Saved data entries:
════════
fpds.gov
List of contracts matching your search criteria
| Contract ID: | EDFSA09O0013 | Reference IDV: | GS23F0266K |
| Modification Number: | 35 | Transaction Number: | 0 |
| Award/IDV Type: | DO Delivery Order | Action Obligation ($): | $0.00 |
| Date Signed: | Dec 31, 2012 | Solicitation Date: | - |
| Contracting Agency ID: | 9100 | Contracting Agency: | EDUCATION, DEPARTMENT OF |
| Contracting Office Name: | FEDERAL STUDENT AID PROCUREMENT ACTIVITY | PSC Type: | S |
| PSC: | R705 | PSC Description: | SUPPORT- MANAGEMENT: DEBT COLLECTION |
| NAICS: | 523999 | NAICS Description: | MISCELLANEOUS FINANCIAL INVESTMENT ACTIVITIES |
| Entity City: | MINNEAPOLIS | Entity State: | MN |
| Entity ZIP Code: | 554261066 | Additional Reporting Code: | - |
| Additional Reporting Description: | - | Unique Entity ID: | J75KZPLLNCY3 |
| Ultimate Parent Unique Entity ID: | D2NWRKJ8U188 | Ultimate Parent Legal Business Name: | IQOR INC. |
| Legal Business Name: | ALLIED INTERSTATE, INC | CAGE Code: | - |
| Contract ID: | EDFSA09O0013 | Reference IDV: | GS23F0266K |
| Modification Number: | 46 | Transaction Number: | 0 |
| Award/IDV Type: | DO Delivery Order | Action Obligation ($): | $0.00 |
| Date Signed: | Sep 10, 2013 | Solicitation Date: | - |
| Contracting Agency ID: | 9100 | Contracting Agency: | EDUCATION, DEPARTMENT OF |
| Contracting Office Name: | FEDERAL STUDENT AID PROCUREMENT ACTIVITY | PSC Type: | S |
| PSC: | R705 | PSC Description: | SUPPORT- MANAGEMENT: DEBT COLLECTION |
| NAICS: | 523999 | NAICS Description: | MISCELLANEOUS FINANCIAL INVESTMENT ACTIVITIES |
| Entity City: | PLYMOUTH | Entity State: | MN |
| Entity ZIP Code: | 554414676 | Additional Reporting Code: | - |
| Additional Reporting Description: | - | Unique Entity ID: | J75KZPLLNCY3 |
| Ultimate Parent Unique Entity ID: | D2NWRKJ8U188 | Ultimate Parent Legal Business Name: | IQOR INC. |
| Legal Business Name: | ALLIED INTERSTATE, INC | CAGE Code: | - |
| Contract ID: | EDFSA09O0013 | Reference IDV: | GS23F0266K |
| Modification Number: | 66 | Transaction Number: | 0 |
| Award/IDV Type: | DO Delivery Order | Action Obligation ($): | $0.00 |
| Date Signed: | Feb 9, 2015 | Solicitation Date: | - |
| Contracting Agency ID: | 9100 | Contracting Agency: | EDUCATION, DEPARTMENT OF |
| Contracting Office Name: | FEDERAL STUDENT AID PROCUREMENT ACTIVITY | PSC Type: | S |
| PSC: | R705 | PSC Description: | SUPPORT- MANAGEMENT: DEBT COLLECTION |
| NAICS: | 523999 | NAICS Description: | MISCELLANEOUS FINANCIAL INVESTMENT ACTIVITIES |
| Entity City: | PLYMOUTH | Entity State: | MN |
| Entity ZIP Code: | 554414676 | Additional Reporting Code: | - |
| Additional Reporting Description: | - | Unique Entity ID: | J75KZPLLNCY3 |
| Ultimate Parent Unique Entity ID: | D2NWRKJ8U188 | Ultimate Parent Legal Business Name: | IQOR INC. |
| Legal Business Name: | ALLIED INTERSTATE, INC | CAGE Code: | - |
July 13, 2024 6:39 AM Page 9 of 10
════════
*Task to complete*: Every record must be transcribed precisely, down to the last character.

*Finished exercise*:
fpds.gov
List of contracts matching your search criteria
| Contract ID: | EDFSA09O0013 | Reference IDV: | GS23F0266K |
| Modification Number: | 35 | Transaction Number: | 0 |
| Award/IDV Type: | DO Delivery Order | Action Obligation ($): | $0.00 |
| Date Signed: | Dec 31, 2012 | Solicitation Date: | - |
| Contracting Agency ID: | 9100 | Contracting Agency: | EDUCATION, DEPARTMENT OF |
| Contracting Office Name: | FEDERAL STUDENT AID PROCUREMENT ACTIVITY | PSC Type: | S |
| PSC: | R705 | PSC Description: | SUPPORT- MANAGEMENT: DEBT COLLECTION |
| NAICS: | 523999 | NAICS Description: | MISCELLANEOUS FINANCIAL INVESTMENT ACTIVITIES |
| Entity City: | MINNEAPOLIS | Entity State: | MN |
| Entity ZIP Code: | 554261066 | Additional Reporting Code: | - |
| Additional Reporting Description: | - | Unique Entity ID: | J75KZPLLNCY3 |
| Ultimate Parent Unique Entity ID: | D2NWRKJ8U188 | Ultimate Parent Legal Business Name: | IQOR INC. |
| Legal Business Name: | ALLIED INTERSTATE, INC | CAGE Code: | - |
| Contract ID: | EDFSA09O0013 | Reference IDV: | GS23F0266K |
| Modification Number: | 46 | Transaction Number: | 0 |
| Award/IDV Type: | DO Delivery Order | Action Obligation ($): | $0.00 |
| Date Signed: | Sep 10, 2013 | Solicitation Date: | - |
| Contracting Agency ID: | 9100 | Contracting Agency: | EDUCATION, DEPARTMENT OF |
| Contracting Office Name: | FEDERAL STUDENT AID PROCUREMENT ACTIVITY | PSC Type: | S |
| PSC: | R705 | PSC Description: | SUPPORT- MANAGEMENT: DEBT COLLECTION |
| NAICS: | 523999 | NAICS Description: | MISCELLANEOUS FINANCIAL INVESTMENT ACTIVITIES |
| Entity City: | PLYMOUTH | Entity State: | MN |
| Entity ZIP Code: | 554414676 | Additional Reporting Code: | - |
| Additional Reporting Description: | - | Unique Entity ID: | J75KZPLLNCY3 |
| Ultimate Parent Unique Entity ID: | D2NWRKJ8U188 | Ultimate Parent Legal Business Name: | IQOR INC. |
| Legal Business Name: | ALLIED INTERSTATE, INC | CAGE Code: | - |
| Contract ID: | EDFSA09O0013 | Reference IDV: | GS23F0266K |
| Modification Number: | 66 | Transaction Number: | 0 |
| Award/IDV Type: | DO Delivery Order | Action Obligation ($): | $0.00 |
| Date Signed: | Feb 9, 2015 | Solicitation Date: | - |
| Contracting Agency ID: | 9100 | Contracting Agency: | EDUCATION, DEPARTMENT OF |
| Contracting Office Name: | FEDERAL STUDENT AID PROCUREMENT ACTIVITY | PSC Type: | S |
| PSC: | R705 | PSC Description: | SUPPORT- MANAGEMENT: DEBT COLLECTION |
| NAICS: | 523999 | NAICS Description: | MISCELLANEOUS FINANCIAL INVESTMENT ACTIVITIES |
| Entity City: | PLYMOUTH | Entity State: | MN |
| Entity ZIP Code: | 554414676 | Additional Reporting Code: | - |
| Additional Reporting Description: | - | Unique Entity ID: | J75KZPLLNCY3 |
| Ultimate Parent Unique Entity ID: | D2NWRKJ8U188 | Ultimate Parent Legal Business Name: | IQOR INC. |
| Legal Business Name: | ALLIED INTERSTATE, INC | CAGE Code: | - |
July 13, 2024 6:39 AM Page 9 of 10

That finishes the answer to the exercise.